— PROBLEM 1 —
According to the Designated Movable Blocks thread, what is the primary interface for controlling access to memory with different characteristics?
— PROBLEM 2 —
Pick up the Designated Movable Blocks thread after its final sentence and keep writing it.

— READING TEXT —

********************

Re: [PATCH v3 0/9] mm: introduce Designated Movable Blocks

From: Doug Berger
Date: Thu Jan 19 2023 - 17:52:37 EST


On 1/4/2023 7:43 AM, Mel Gorman wrote:
On Wed, Dec 14, 2022 at 04:17:35PM -0800, Doug Berger wrote:
On 11/18/2022 9:05 AM, Mel Gorman wrote:
On Wed, Nov 02, 2022 at 03:33:53PM -0700, Doug Berger wrote:

[snip]

I was not familiar with page_alloc.shuffle, but it may very well have a role
to play here.


It almost certainly does because unlike zones or CMA, it affects how
free lists are arranged. IIRC, the original purpose was about improving
performance of high-speed direct-mapped cache but it also serves a
purpose in this case -- randomising allocations between two channels.
It's still not perfect interleaving but better than none.

Agreed.

A
major limitation of ZONE_MOVABLE is that there is no way of controlling
access from userspace to restrict the high-speed memory to a designated
application, only to all applications in general. The primary interface
to control access to memory with different characteristics is mempolicies
which is NUMA orientated, not zone orientated. So, if there is a special
application that requires exclusive access, it's very difficult to configure
based on zones. Furthermore, page table pages mapping data located in the
high-speed region are stored in the slower memory which potentially impacts
the performance if the working set of the application exceeds TLB reach.
Finally, while there is mention that Broadcom may have some special
interface to determine what applications can use the high-speed region,
it's hardware-specific as opposed to something that belongs in the core mm.

I agree that keeping the high-speed memory in a local node and using "sticky"
pageblocks or CMA has limitations of its own but in itself, that does not
justify using ZONE_MOVABLE in my opinion. The statement that ARM can have
multiple controllers with equal distance and bandwidth (if I'm reading it
correctly) but places them in different zones.... that's just a bit weird if
there are no other addressing limitations. It's not obvious why ARM would do
that, but it also does not matter because it shouldn't be a core mm concern.

There appears to be some confusion regarding my explanation of multiple
memory controllers on a device like the BCM7278. There is no inherent
performance difference between the two memory controllers and their attached
DRAM. They merely provide the opportunity to perform memory accesses in
parallel for different physical address ranges. The physical address ranges
were selected by the SoC designers for reasons only known to them, but I'm
sure they had no consideration of zones in their decision making. The
selection of zones remains an artifact of the design of Linux.


Ok, so the channels are equal but the channels are not interleaved in
hardware so basically you are trying to implement software-based memory
channel interleaving?

I suppose that could be a fair characterization of the objective, though the
approach taken here is very much a "poor man's" approach that attempts to
improve things without requiring the "heavy lifting" required for a more
complete solution.


It's still unfortunate that the concept of zones being primarily about
addressing or capability limitations changes.

********************

(Data excerpted from a collection)
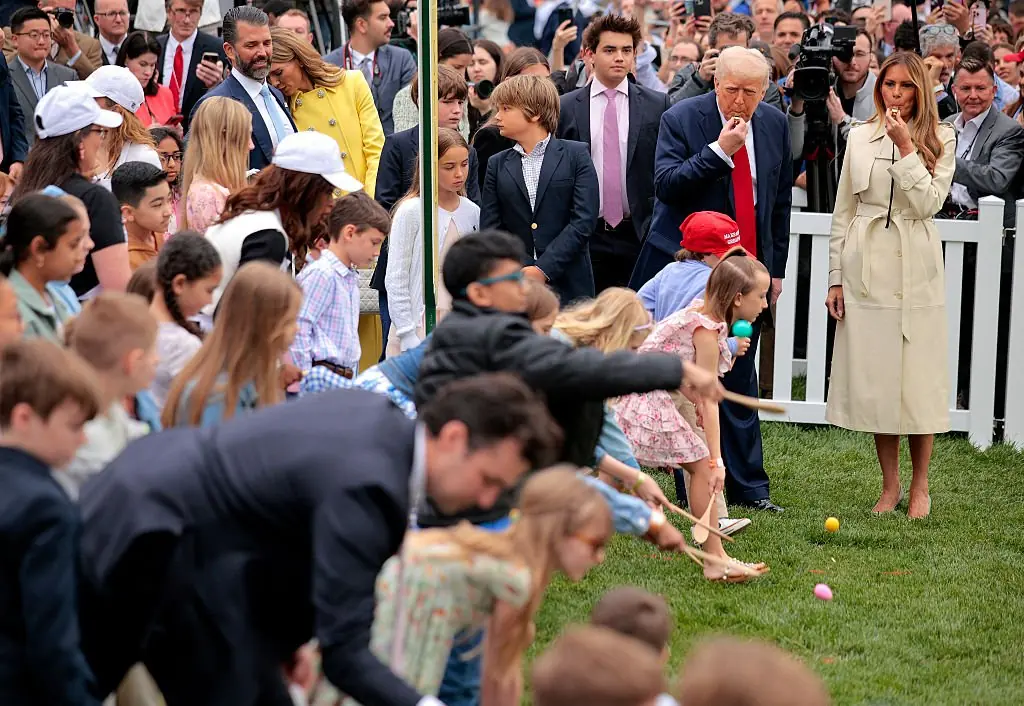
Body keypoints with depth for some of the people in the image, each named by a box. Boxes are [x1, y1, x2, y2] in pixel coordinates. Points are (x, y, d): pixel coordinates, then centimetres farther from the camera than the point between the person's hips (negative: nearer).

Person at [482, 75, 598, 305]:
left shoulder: (575, 155, 4)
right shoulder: (498, 165, 13)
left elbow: (584, 221, -4)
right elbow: (490, 228, 7)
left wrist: (544, 269, -12)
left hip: (567, 286, -2)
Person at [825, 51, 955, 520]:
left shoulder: (940, 139, 2)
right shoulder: (861, 137, 7)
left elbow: (929, 203, -10)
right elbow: (843, 210, 10)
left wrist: (906, 148, -15)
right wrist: (836, 276, 7)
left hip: (914, 269, -2)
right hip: (867, 269, 2)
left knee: (918, 376, -1)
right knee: (874, 379, 4)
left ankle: (920, 486, 11)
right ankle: (890, 485, 15)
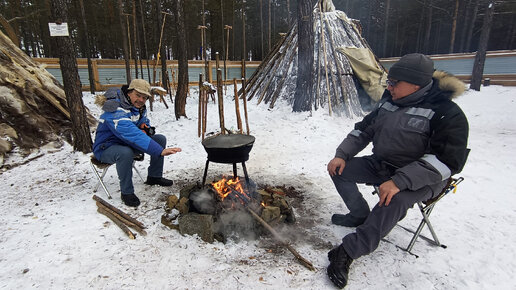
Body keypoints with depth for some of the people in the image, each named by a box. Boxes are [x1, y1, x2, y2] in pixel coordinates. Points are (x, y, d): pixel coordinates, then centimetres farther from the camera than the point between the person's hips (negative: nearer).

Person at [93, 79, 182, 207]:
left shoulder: (139, 107, -1)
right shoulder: (116, 110, -30)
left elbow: (145, 122, 17)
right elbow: (132, 135, -42)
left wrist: (145, 128, -11)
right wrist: (160, 151, -48)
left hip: (127, 143, 8)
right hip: (107, 147, -8)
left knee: (161, 139, -2)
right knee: (125, 152, -41)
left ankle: (154, 177, 10)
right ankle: (126, 192, -20)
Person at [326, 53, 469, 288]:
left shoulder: (447, 113, -18)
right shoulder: (390, 101, 2)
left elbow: (447, 161, -26)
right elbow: (364, 129, 11)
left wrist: (399, 181, -36)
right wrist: (342, 154, -3)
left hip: (420, 178, -7)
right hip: (381, 164, 7)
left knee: (394, 202, -35)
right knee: (338, 169, -3)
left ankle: (347, 252, -24)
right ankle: (361, 215, 14)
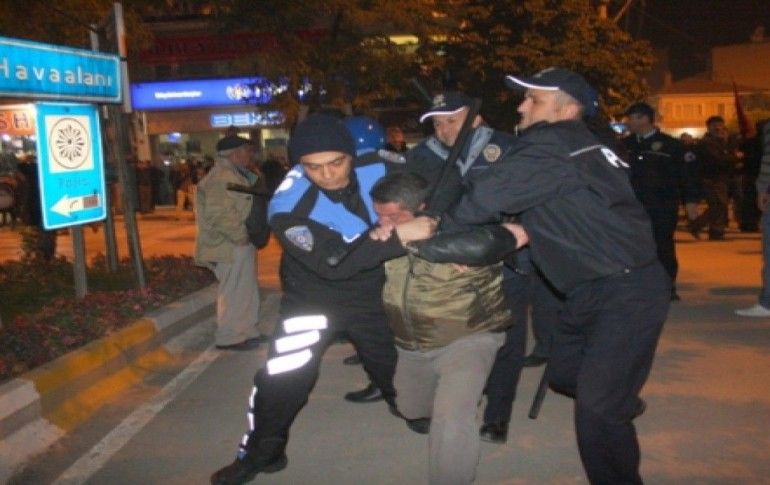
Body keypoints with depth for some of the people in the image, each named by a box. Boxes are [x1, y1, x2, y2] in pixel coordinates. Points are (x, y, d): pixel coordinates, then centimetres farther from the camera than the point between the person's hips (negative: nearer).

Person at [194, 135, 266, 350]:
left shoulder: (235, 174, 15)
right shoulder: (223, 177, -20)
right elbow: (219, 214, -29)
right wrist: (241, 235, -20)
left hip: (240, 243, 11)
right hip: (232, 246, -11)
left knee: (245, 290, 18)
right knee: (235, 292, -1)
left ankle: (247, 332, 29)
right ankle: (229, 337, 10)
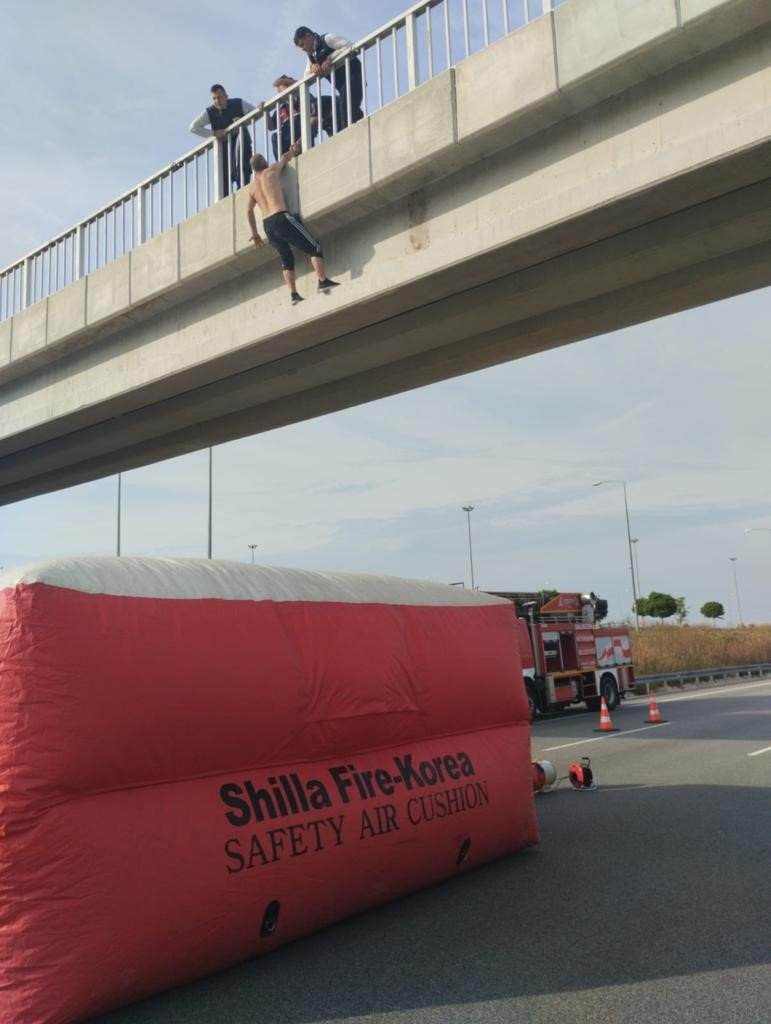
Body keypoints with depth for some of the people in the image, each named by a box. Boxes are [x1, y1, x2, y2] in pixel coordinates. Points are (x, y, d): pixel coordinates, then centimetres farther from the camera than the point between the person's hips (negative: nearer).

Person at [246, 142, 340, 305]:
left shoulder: (252, 187, 19)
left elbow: (249, 211, 23)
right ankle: (323, 281, -19)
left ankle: (293, 293, 0)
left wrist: (255, 234, 29)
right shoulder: (272, 171, 9)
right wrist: (295, 149, 46)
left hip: (267, 226, 6)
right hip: (281, 218, -6)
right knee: (315, 247, -2)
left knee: (286, 258, 15)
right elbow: (286, 157, 26)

********************

— EXPECTED ANSWER 1 —
Mempolicies, which are NUMA-oriented rather than zone-oriented.

— EXPECTED ANSWER 2 —
Perhaps arguably, the ZONE_MOVABLE zone continues to be about a capability limitation (i.e. the page allocator cannot use the zone to satisfy requests for non-movable/pinnable memory). This capability limitation has value in different use cases. The hugetlbfs benefits by being able to move data to better compact free memory into higher order free pages. The memory hotplug users benefit by being able to move data before removing memory from the system. A "reusable" reserved memory implementation could benefit from it by being able to move data out of the range when it is reclaimed by the software that owns the reservation.

The capability limitation has the follow-on attribute that the zone is prioritized for user-space allocations because the virtual address abstraction of user-space creates the perfect opportunity for physical address independence allowing for movement of data. This is the attribute that is of interest to the multi-channel memory without hardware interleaving use case discussed here rather than the actual movability of the data.

The Designated Movable Blocks proposal is a generic mechanism for adding flexibility to determining what memory should be included in the ZONE_MOVABLE zone, and as a result it could support any of these use cases. The memory hotplug developers proposed a similar mechanism early on in their development of what ultimately became the movable_node implementation.

It's also difficult to use as
any user of it has to be very aware of the memory channel configuration of
the machine and know how to match addresses to channels. Information from
zoneinfo on start_pfns, spanned ranges and the like become less useful. It's
relatively minor but splitting the zones also means there is a performance
hit during compaction because pageblock_pfn_to_page is more expensive.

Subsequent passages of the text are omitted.